### TASK ITEM
The answer is every line of the records that holds the word "composer", copied in full.

### ENTRIES SUPPLIED
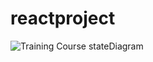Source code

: # reactproject


![Training Course stateDiagram](/svg/nLbBRzms4BxpLn2v12WGm9QVyQ68uQIt-b1PwQ4e2dL5UrdiIXkAQyF_lgGaKkHmICfU9p4CU7TcEFFDaoFvKozh8VVR3TcmUqbbHmL_M4lQSC5MadSj8PBB3QFNKhAsuUq3lHCrR_M7csulUaR_OD_sh9UqbBLaz6Qjz17oddxPxZRTCsEa7-ZlRjcJ4Nr7wvwgxu9z8rJzZ1-lw2XvT4mzgbppdghVhcMqkn-5Uls9JHRezO2q9yPKjMlKtyOpDzAKmb6v_MgjVeJqbzlzB6eLGzVgGB56pJThymYGZSbxBbH0Ho5bKAxLdt__KmdHWIrNwsvJYtxDT_IwsVBMc0yOz7gt4zrZlQ6_QOK3edBW_5CRpe004AycU0NAX86HQw5YCOV7WT4R721G8LB1v5wqVtAvlksKdhlEb8yB6WXzSU51dl7X92dqdNpHgVA13ydpa6YA0NcAi0w1vXT9kTynySZxJc2OPovQBZCRrWp2CVwSnIMWM_TgYCIySg4bekw81MNao0qn2fm29yQ6WkWn8UFh-JBf7-7tNQSokE6hkfKHFns926n7mdXuiK3qUxitTvG7OswhW6pGNyRuXq9MNVPvk2NfxtLRFp3RNJxLTjLu8KnKsn3Z3G2f4_ZZemWxDnmW17XH-MnGi3vGmFG10QQ1VPoMUclqjZWSYxOo0Cr0B53cQv7fYSkLMiEmzUmIlK8eqK8eOuLmWhDf_fhm4C1sSvbO5PI9AYWpHN3gGmPIRujy7WzX1PHu0Pn1U9hvMbJ8LaQB1NjPoLPTss2B6Rfx5GRyESgbFsWtqp6OGf1Opyh4vbKQHovIGeVv4zs2yCnWUv2R7cIPAQ9hZatKPLo4_iHTwARRRhbwecEvVSWAvhOSAsWy_xZunE61qBcUrQciALErU9x7iALCJrDkoEgsSPzfZHP_MbiwcDSXVVA_E8e9PDt5F0bo_WgFq04_uyCk-ZZRk7cSaNiRRntde3_1qWkX13jlGi1uLMGbVs8MvylEnJUlmf1gd3h1sOTveZhlAr_fjq0hEJzWEYIbJT1Tryi7KJTxpItblk5AjTTXNqTflxqWqNXoYdAHw-AfS_nmGS5CB0ACDP01WNLFX6UyE4i9lSgPzxHg-ICJFPVFyAaavFW9gD25j8eifCKvpivVsHYE2R_Mc82BXRzABAXLUa4jBdmNNhoW9Zn9Uc7xjmgNrGfTLejB27NPiff2ICXVl_nDFtpuTNv9UKLl15DdRzaJiKGjCRwALVpzy7fqj438HDOIyBNY5Hq_CW8vWpJsLiavWh47f4YvcKCXRx2KE57Y9yAbEk9ACSgZDxmzWd1Z4IWo8HZj8LFF70fOMXxjKNC2II5yHwgaOM_bKegz0CFKPDCSjYJKaSbwNa6o2907aaminXobzw50nO8QIUpEIyBgbquU4bf9qKc9A5XO8-v2PRMGjDm0nVutnmwbU1XJMvnZD2KMiqbYJUCViF8p2Hch9AQkZ0u_utgk-J1hqIx3vxanbJo5TJIQ8UHqs8cB79nR8JAz9nMnue_FS9EpbtfSk1d51knqUK-tVhvJWFo2iGbEf6USBvoTg4dqHTXoG3xIfKcNS-F8btRQQ61eORth4CI4vS7WpOUYZC19owfYPoeqk2Fl4skR_NRpFm00 "Training Course stateDiagram")
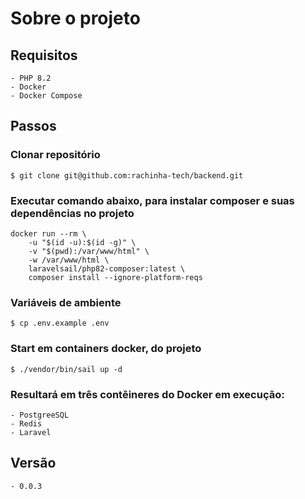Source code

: # Sobre o projeto

## Requisitos
    - PHP 8.2
    - Docker
    - Docker Compose

## Passos

### Clonar repositório
    $ git clone git@github.com:rachinha-tech/backend.git
    
### Executar comando abaixo, para instalar composer e suas dependências no projeto
        
    docker run --rm \
        -u "$(id -u):$(id -g)" \
        -v "$(pwd):/var/www/html" \
        -w /var/www/html \
        laravelsail/php82-composer:latest \
        composer install --ignore-platform-reqs

### Variáveis de ambiente
    $ cp .env.example .env 

### Start em containers docker, do projeto
    $ ./vendor/bin/sail up -d
    
### Resultará em três contêineres do Docker em execução:
    - PostgreeSQL
    - Redis
    - Laravel
    
## Versão
    - 0.0.3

### OUTPUT OF THE TASK
### Executar comando abaixo, para instalar composer e suas dependências no projeto
        laravelsail/php82-composer:latest \
        composer install --ignore-platform-reqs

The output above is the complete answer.